Since gin and jenever are so closely related, I wanted to try the classic gin cocktail but then with jenever instead just to see if there is a big difference between the two. And on the nose, there is no difference as there is hardly any nose at all. But that is the same thing with most gin & tonics too. Flavour wise it is different than a gin tonic. The tonic is sort of overpowering the jenever and I only taste a bit of alcohol and a slight tardiness. This cocktail is also sweeter with lesser botanicals. The aftertaste has some pepper. I prefer a gin tonic to be honest.

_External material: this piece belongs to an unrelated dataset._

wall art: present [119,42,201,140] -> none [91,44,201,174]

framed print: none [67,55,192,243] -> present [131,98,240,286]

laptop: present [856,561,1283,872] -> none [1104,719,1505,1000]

I would recommend a cigar with stronger flavours but without too much of a body. Something like the Alec Bradley Magic Toast, Arturo Fuente Flor Fina or a Quai d’Orsay 50.

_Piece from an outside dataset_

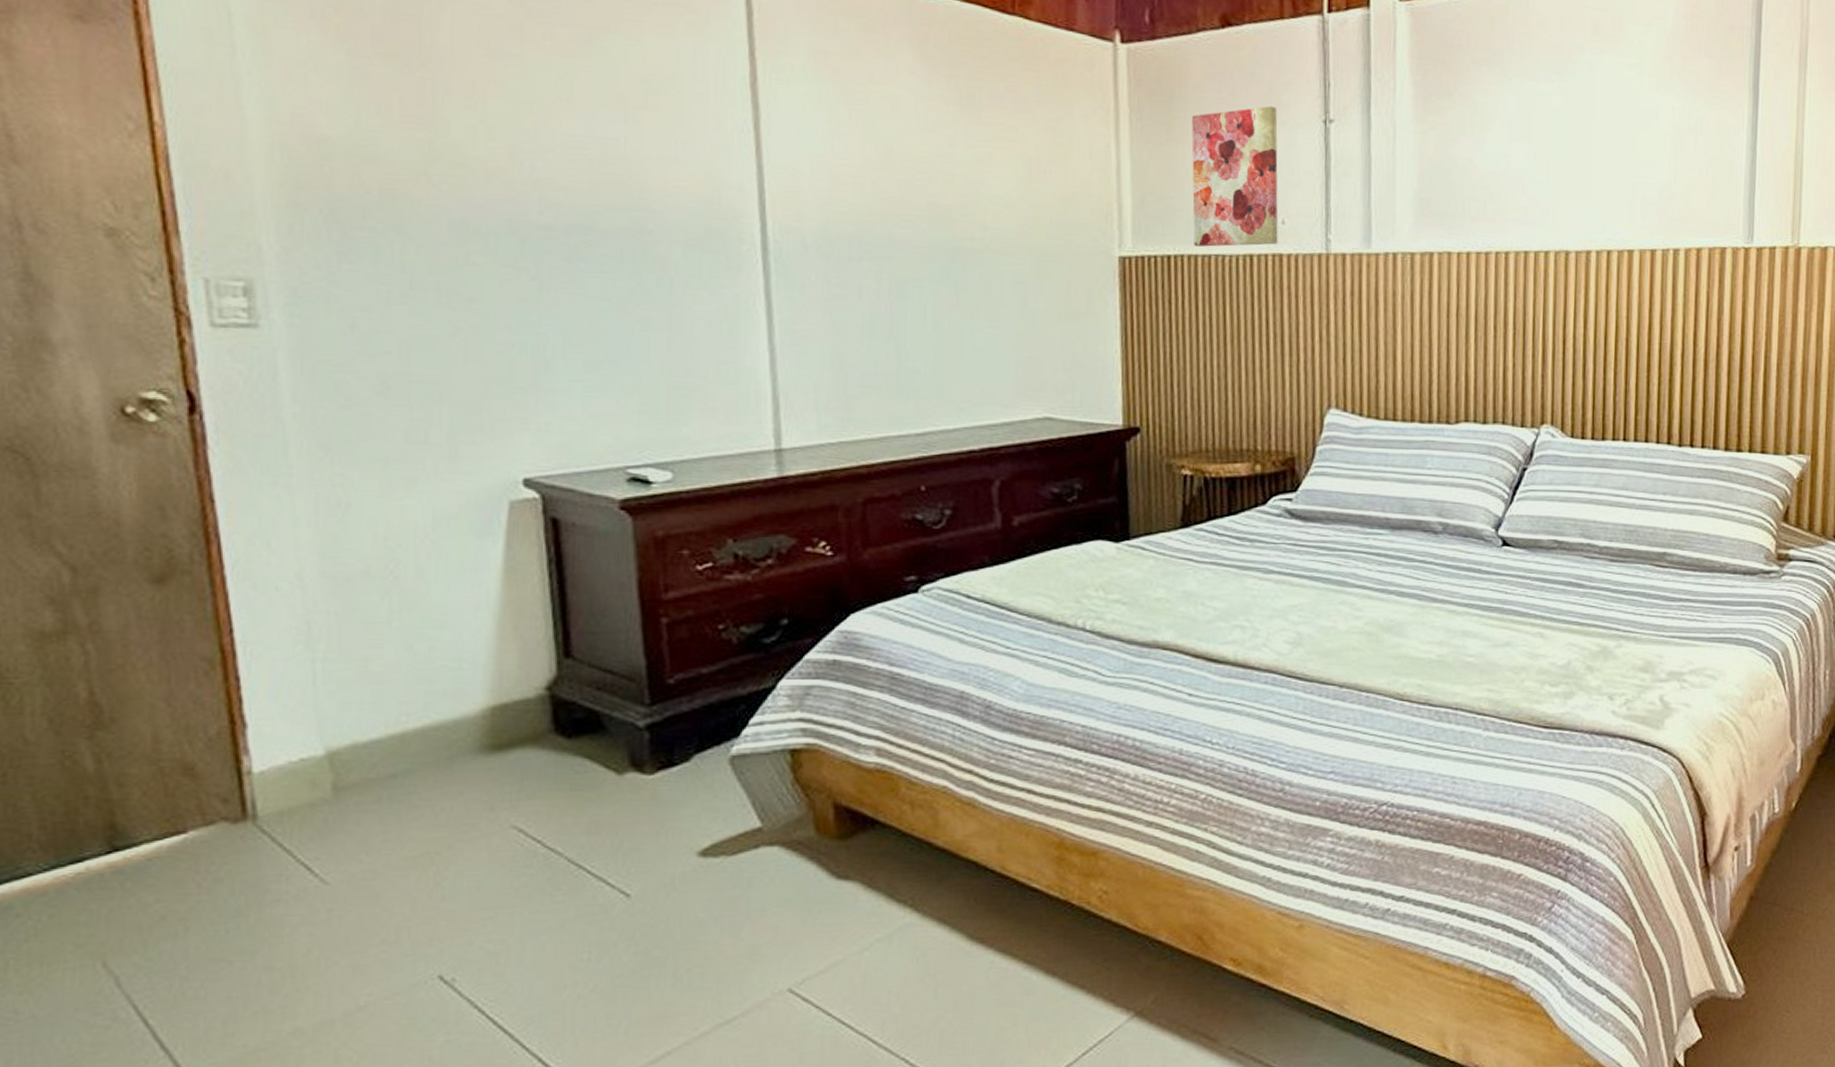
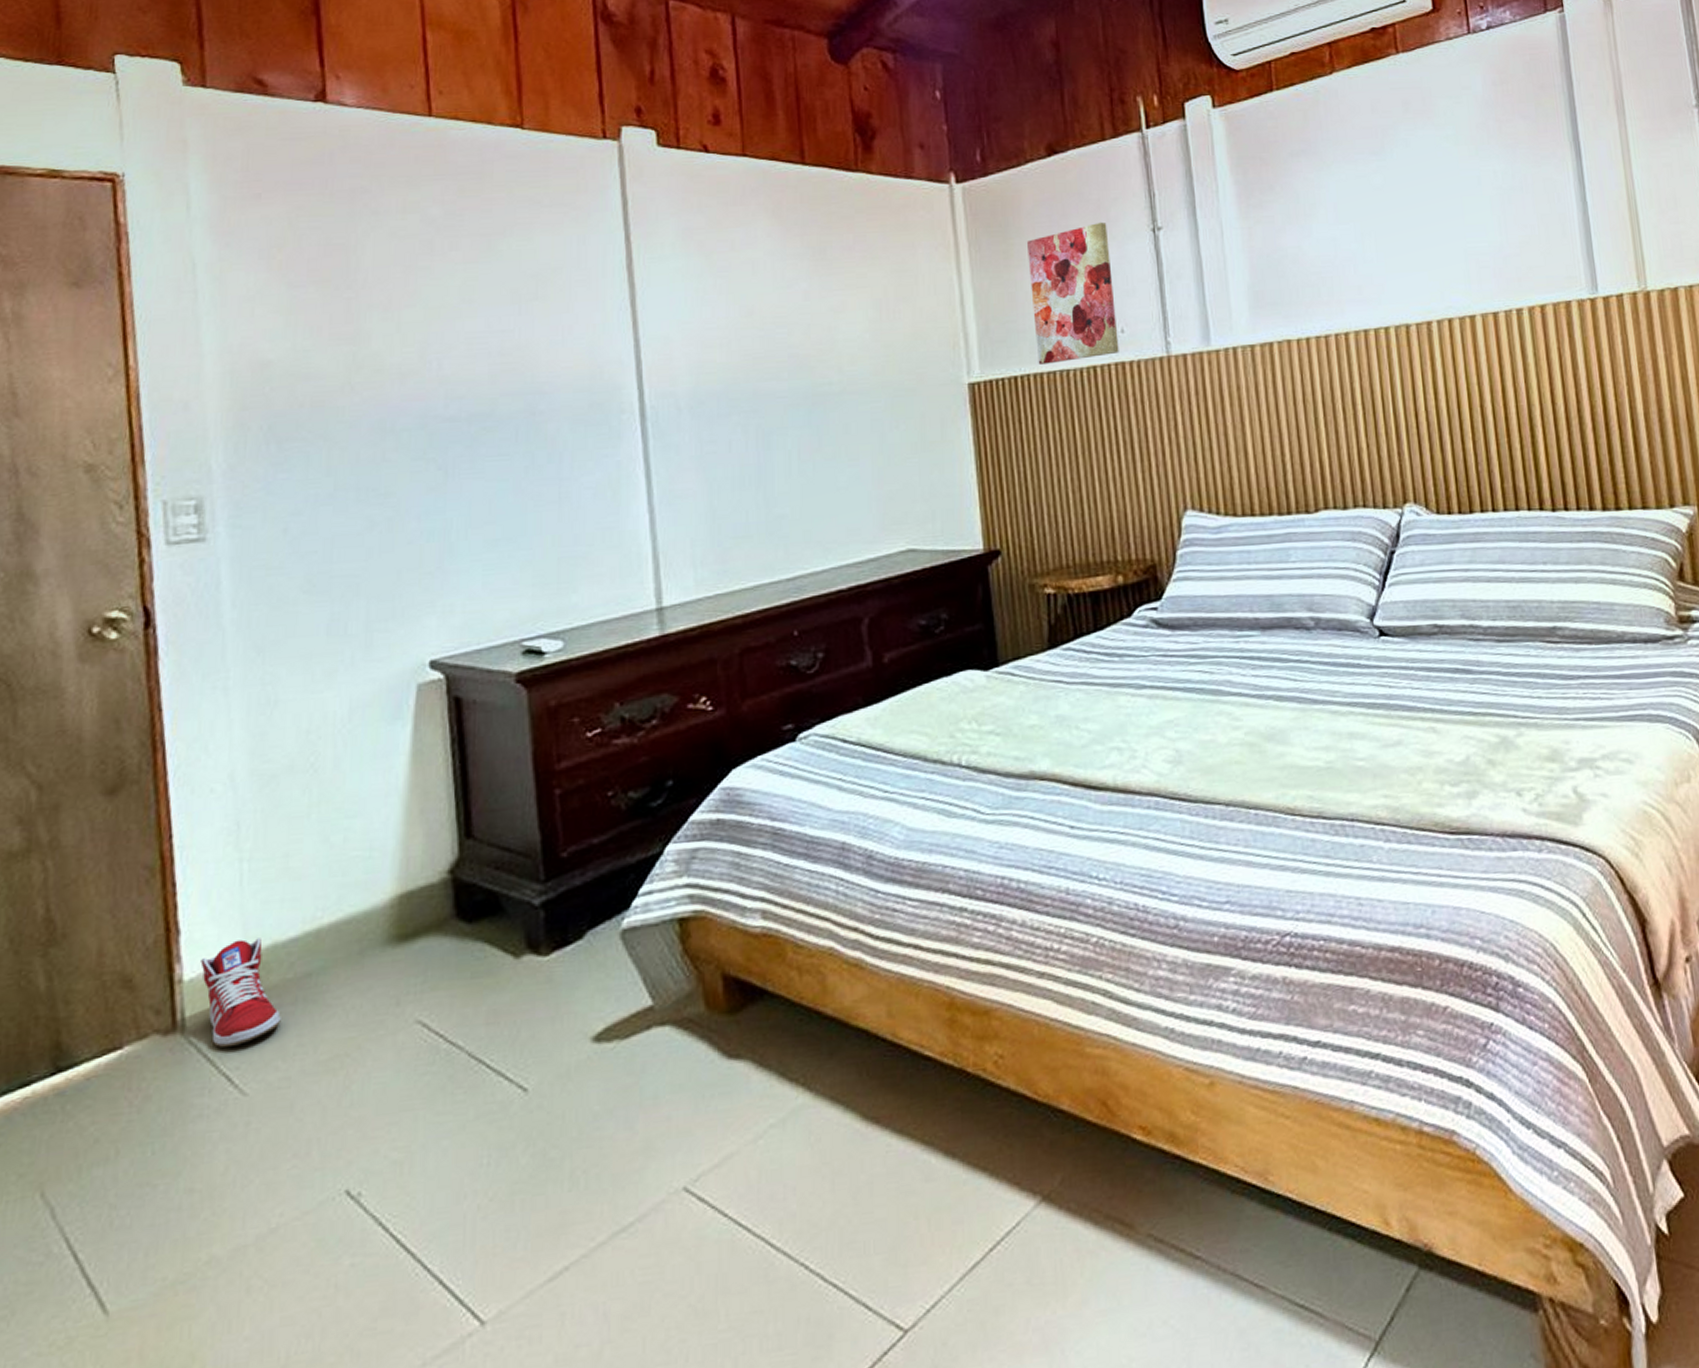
sneaker: none [271,737,364,838] -> present [200,938,281,1047]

And now for the jenever tonic recipe:
2 ounces or 60ml of Zuidam jonge jenever
4 ounces or 120ml of Tonic water
Fill a highball or Collins glass with ice. Add the jenever, then the tonic and stir gently.

Barbadian Gin Punch Swizzle

In my search for simple cocktails that you can make at home and use jenever, I ran into the Barbadian Gin Punch Swizzle. Now the name mentions gin, but the recipes I saw used jenever. On the nose this cocktail is all about lime, and that worries me. Citrus forward cocktails often don’t play with cigars very well. I taste lime and botanical. This cocktail has sweetness and is well balanced and refreshing. In the nose the lime was overpowering but in the cocktail it doesn’t. There is a hint of coconut due to the use of coconut water. I would pair this Barbadian Gin Punch Swizzle with a medium bodied cigar with earthy flavours. A cigar with some pepper to give the pairing a little extra character could work too as the cocktail itself lacks a bit of oomph.

And now for the Barbadian Gin Punch Swizzle:
2 ounces or 60ml of Zuidam jonge jenever

2 ounces or 60ml of coconut water
½ ounce or 15ml of freshly squeezed lime juice
½  ounce or 15ml of rich demerara syrup
2 dashes of angostura bitters
Fill a Collins glass with crushed ice. Then add all the other ingredients and swizzle until the glass is frosted.